READING TEXT:
<<<<
Session Description: Private messaging and social media apps are very popular around the world. As such, they have attracted attention from authoritarian and democratic governments alike through efforts to both protect and infringe upon people's rights. This panel will feature an inter-disciplinary set of researchers that will examine how social media and messaging apps are being used to promote civic participation, polarization and misinformation, surveillance, and to protect user privacy and enhance security. We will also assess potential next steps for research and what can be done in terms of policy.

This session will be on April 20, 2021 at 2:00pm ET (that is, 6:00pm UTC or 11:30pm IST) and moderated by Dhanaraj Thakur. We will be meeting on Zoom.

Speakers:

Mallory Knodel

Center for Democracy & Technology, USA

Social media private messaging with end-to-end encryption

Many of these messaging apps provide end to end encrypted communication either by default or as an option. Governments and law enforcement agencies have incorrectly argued that encryption undermines national security and have moved to weaken or remove encrypted messaging. What are the human rights implications of these moves and what is the role of research in protecting privacy and encryption on these apps? What is the technical reality of these apps and does it match up with what law enforcement says about them?
>>>>
WORK TO BE COMPLETED:
Answer these questions using the session description above.
(a) On what date and at what Eastern Time will the session take place?
(b) Who will moderate the session?
(c) With which organization is Mallory Knodel listed?

INPUT DATA:
<<<<
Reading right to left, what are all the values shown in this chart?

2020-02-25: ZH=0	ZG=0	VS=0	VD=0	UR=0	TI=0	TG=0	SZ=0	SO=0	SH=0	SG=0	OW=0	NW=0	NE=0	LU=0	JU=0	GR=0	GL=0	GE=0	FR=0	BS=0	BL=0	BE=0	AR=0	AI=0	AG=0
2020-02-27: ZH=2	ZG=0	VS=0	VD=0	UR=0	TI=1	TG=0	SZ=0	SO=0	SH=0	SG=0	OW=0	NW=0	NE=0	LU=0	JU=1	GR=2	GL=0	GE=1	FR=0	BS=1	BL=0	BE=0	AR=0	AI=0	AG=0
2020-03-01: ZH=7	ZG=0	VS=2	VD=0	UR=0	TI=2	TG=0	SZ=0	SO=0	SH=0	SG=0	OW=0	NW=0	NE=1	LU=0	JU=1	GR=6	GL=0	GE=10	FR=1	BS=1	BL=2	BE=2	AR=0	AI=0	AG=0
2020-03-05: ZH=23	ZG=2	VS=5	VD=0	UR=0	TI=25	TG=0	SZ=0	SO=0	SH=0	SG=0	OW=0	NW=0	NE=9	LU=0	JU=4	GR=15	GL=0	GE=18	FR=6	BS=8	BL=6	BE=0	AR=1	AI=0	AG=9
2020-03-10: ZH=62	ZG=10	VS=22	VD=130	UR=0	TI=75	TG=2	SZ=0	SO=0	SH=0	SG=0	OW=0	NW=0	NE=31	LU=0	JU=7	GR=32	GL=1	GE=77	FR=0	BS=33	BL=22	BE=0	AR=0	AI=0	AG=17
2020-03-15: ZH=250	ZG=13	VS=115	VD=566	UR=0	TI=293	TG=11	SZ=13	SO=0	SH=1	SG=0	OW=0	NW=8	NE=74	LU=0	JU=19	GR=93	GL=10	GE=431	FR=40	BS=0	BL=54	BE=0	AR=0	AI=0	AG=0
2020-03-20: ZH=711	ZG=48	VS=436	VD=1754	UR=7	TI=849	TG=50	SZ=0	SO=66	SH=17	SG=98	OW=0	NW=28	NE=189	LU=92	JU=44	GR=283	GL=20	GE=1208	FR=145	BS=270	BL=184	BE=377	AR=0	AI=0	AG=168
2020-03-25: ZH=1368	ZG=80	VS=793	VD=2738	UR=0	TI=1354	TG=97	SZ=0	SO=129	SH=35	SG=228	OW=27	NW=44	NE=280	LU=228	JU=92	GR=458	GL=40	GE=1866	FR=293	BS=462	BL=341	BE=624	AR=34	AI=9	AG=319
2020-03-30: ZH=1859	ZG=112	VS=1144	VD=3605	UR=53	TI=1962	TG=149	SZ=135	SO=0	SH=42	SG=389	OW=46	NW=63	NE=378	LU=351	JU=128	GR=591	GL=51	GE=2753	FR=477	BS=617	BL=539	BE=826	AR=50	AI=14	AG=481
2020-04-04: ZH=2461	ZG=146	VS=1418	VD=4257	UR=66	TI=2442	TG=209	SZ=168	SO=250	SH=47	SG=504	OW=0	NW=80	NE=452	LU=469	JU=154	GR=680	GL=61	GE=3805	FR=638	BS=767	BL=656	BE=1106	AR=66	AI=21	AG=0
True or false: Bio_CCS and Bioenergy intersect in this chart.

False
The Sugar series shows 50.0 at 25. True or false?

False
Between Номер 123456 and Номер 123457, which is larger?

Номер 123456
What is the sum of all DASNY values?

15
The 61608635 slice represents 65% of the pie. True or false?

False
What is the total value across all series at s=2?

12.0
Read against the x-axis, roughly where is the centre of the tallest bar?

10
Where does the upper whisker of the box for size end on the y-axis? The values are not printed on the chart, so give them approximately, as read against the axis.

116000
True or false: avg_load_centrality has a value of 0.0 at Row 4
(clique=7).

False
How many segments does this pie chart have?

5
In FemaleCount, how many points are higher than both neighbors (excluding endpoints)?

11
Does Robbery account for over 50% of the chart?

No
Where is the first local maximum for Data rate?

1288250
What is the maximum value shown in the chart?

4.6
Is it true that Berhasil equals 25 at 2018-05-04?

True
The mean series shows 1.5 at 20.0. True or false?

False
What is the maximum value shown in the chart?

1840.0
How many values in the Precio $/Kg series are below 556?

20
>>>>
SOLUTION:
(a) April 20, 2021, at 2:00pm ET
(b) Dhanaraj Thakur
(c) Center for Democracy & Technology, USA